Analyst · Dougherty & Company.

Okay, good deal. And then SG&A in the quarter jumped to that assuming some of that is a function of the higher revs, but can you just maybe break down that for us? And what is causing that jump? And is there a kind of a range we should expect moving forward?

Santiago Giraldo

Analyst · Dougherty & Company.

No. I mean, basically, the main contributor to SG&A increase and especially as a percentage of sales because you have some cost in there that are variables. So when you have this much higher sales, you are also going to have an incremental in nominal SG&A. But the one factor that contributed more than sales was land transportation in the U.S., which every other company is also seeing out there. José Manuel Daes: And we are going to observe that. We're shipping directly to the ports of North. We were shipping to Miami. And from Miami land to New York and to Washington and to Chicago. And now we have found a different route and next year the cost of transportation is a little bit lower.

David Burdick

Analyst · Dougherty & Company.

Okay. That's helpful, very helpful. And then my biggest surprise was upside on gross margins, jumping to nearly 36%. We haven't seen those levels in a while. Can you just kind of break down the details of this? And how much of this improvement is favorable pricing versus favorable mix?

Santiago Giraldo

Analyst · Dougherty & Company.

We haven't really taken a lot of margins from incremental pricing. The main contributor was the mix of products that was sold with the manufacturing companies. Basically getting the brunt of the sales for the quarter. So when you have a favorable mix of sales, with manufacturing taking a large portion of that, you're going to see these type of margin profile, which is kind of what you saw prior to the services acquisition of GM&P. But then also you have some operating leverage in there. Some of the fixed costs that are associated to the cost of the products, we gain about 50 basis points on leverage. So it's a mix of all, the main thing was the mix of sales.

Operator

Operator

Our next question comes from Julio Romero with Sidoti & Company.

Julio Romero

Analyst · Sidoti & Company.

— Supplied data —

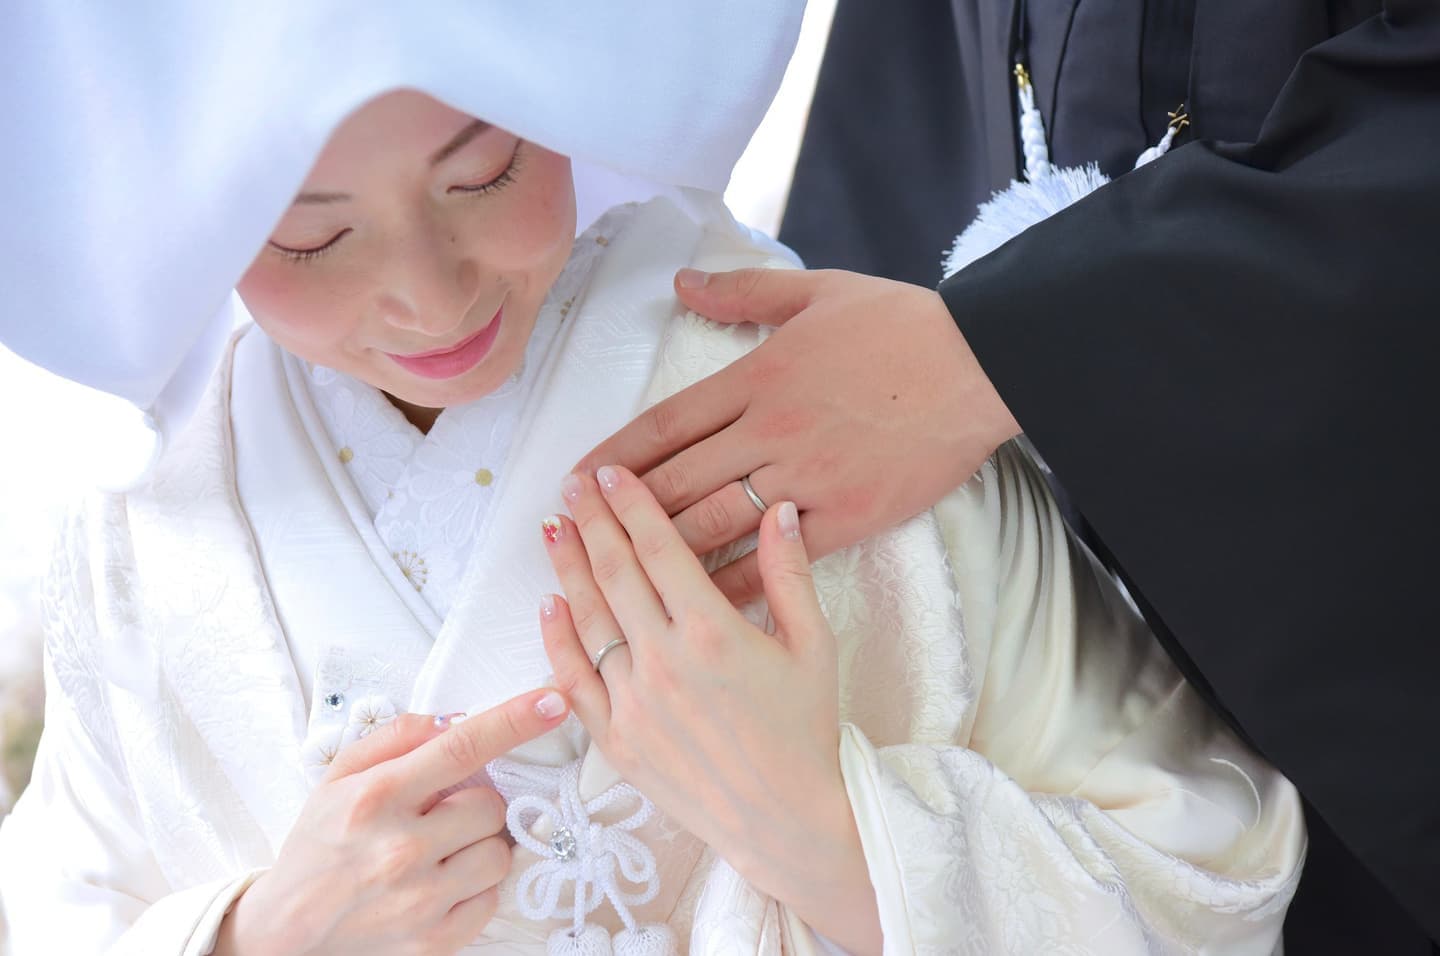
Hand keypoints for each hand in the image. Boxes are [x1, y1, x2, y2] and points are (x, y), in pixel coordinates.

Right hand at [214, 689, 569, 955]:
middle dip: (473, 804)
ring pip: (499, 851)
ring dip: (478, 846)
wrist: (288, 933)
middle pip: (491, 804)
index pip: (462, 746)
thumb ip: (395, 738)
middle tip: (438, 816)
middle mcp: (401, 848)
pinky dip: (474, 887)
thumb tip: (450, 720)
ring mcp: (421, 899)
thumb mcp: (338, 777)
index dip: (515, 720)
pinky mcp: (436, 939)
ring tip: (439, 852)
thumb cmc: (318, 848)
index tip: (552, 701)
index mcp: (377, 797)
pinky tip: (440, 884)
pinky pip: (491, 897)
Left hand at [538, 465, 881, 954]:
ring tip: (553, 528)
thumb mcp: (814, 646)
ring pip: (587, 619)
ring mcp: (633, 701)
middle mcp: (664, 660)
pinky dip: (556, 640)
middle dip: (591, 522)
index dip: (630, 504)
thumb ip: (789, 574)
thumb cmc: (806, 732)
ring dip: (566, 568)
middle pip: (614, 572)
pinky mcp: (615, 739)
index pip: (658, 548)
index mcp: (712, 631)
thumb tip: (779, 509)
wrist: (787, 821)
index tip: (611, 473)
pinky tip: (549, 606)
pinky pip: (573, 680)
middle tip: (572, 486)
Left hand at [577, 267, 1018, 604]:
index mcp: (758, 378)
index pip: (666, 423)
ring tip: (618, 575)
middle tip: (576, 534)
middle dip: (620, 512)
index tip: (577, 481)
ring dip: (661, 551)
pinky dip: (737, 581)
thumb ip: (743, 292)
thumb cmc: (903, 323)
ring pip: (716, 522)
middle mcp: (771, 431)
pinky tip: (702, 603)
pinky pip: (778, 558)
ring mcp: (809, 478)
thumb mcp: (817, 290)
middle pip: (677, 481)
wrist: (982, 364)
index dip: (615, 456)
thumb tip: (683, 283)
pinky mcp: (849, 517)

— What is being asked —
In the earnings call transcript, what does the reply name as the main reason gross margins rose to nearly 36%?

— Task response —
The mix of sales, with the manufacturing companies taking most of the quarter's sales.